The following step take a while to complete. (> 20 minutes). Consider using a smaller model (e.g. Haiku)

In [None]:
%%time
model_id = 'anthropic.claude-3-sonnet-20240229-v1:0'

for shot in sampled_shots:
    description = get_shot_description(
        model_id = model_id, 
        composite_images = shot['composite_images'], 
        celebrities = shot['public_figure']
    )
    shot['shot_description'] = description

## Generate Embeddings for Shots

In [None]:
def get_embedding(model_id, input_data):
    accept = "application/json"
    content_type = "application/json"

    if 'text' in model_id:
        body = json.dumps({
            "inputText": input_data,
            "dimensions": 1024,
            "normalize": True
        })
    elif 'image' in model_id:
        # Read image from file and encode it as base64 string.
        with open(input_data, "rb") as image_file:
            input_image = base64.b64encode(image_file.read()).decode('utf8')
        
        body = json.dumps({
            "inputImage": input_image,
            "embeddingConfig": {
                "outputEmbeddingLength": 1024
            }
        })
    else:
        raise ValueError("Invalid embedding_type. Choose 'text' or 'image'.")

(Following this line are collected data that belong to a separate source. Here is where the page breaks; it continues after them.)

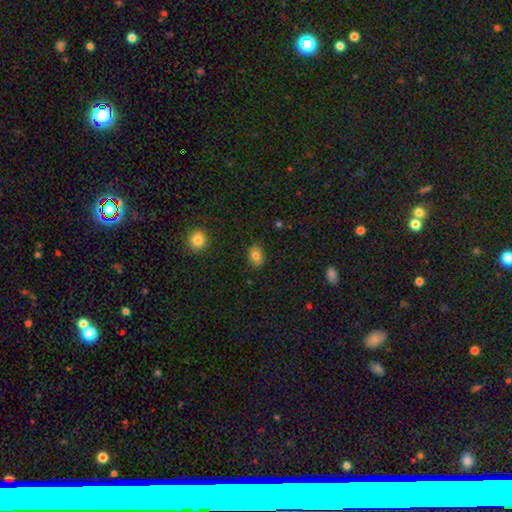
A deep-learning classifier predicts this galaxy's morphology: Overall: smooth (82%). How rounded: in between (77%). Merging: none (87%).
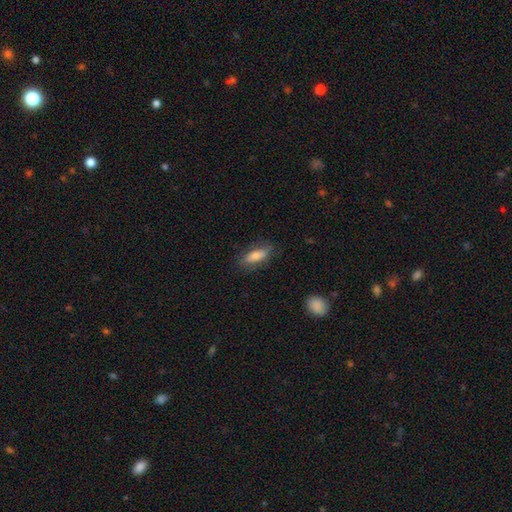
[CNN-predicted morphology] A smooth galaxy with no disk features (72%) that is in between round and cigar-shaped (69%).

Vote fractions:
- Smooth or featured? smooth: 72% / featured or disk: 20% / star or artifact: 7%
- How rounded? in between: 69% / cigar-shaped: 28% / round: 3%
- Merging? none: 76% / minor disturbance: 17% / major disturbance: 5% / merger: 1%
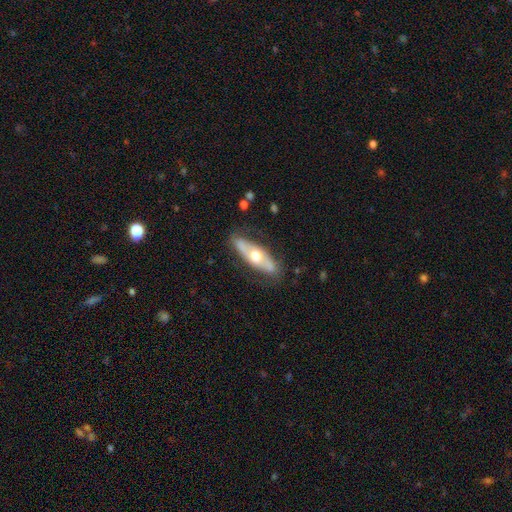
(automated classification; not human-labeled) smooth-or-featured: featured or disk: 53% | smooth: 42% | star or artifact: 5%
  disk-edge-on: no: 60% | yes: 40%
  merging: none: 76% | minor disturbance: 17% | major disturbance: 5% | merger: 2%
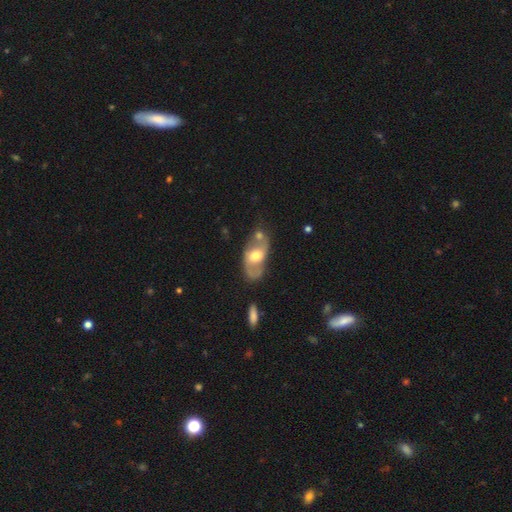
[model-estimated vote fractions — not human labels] Morphology: type=featured or disk (56%); edge-on=no (89%); bar=no (58%); spiral arms=yes (58%); bulge=moderate (71%); merging=none (50%).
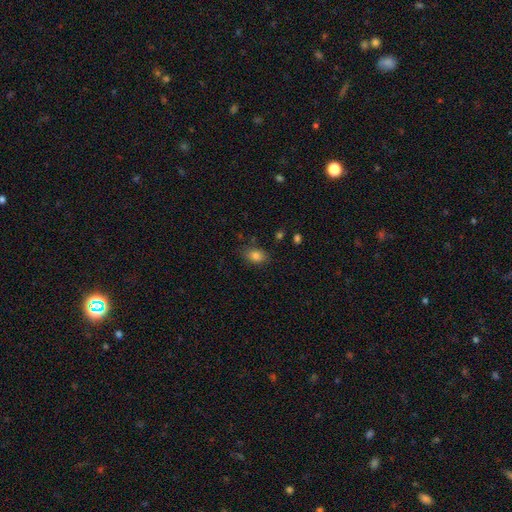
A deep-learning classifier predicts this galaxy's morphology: This is clearly a smooth galaxy (82%). How rounded: likely in between (76%). Merging: likely none (79%).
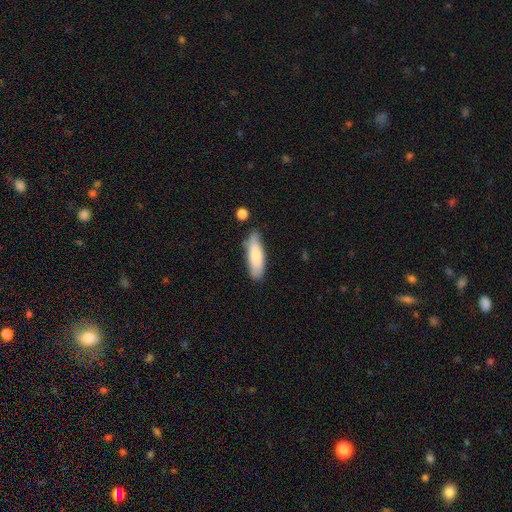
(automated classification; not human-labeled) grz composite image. It shows a smooth galaxy with no disk features (79%) that is cigar-shaped (53%). Merging: none (76%).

    response = bedrock_runtime.invoke_model(
        body=body,
        modelId=model_id,
        accept=accept,
        contentType=content_type,
    )
    response_body = json.loads(response["body"].read())
    embedding = response_body.get("embedding")

    return embedding

## Building the OpenSearch Serverless Vector Index

OpenSearch Serverless (OSS) is a fully managed, on-demand search and analytics service provided by Amazon Web Services (AWS). It allows users to deploy, operate, and scale OpenSearch clusters without the need for infrastructure management.

An index in OpenSearch is a collection of documents that share similar characteristics. In this case, we're focusing on a vector index, which is designed to store and search vector embeddings efficiently.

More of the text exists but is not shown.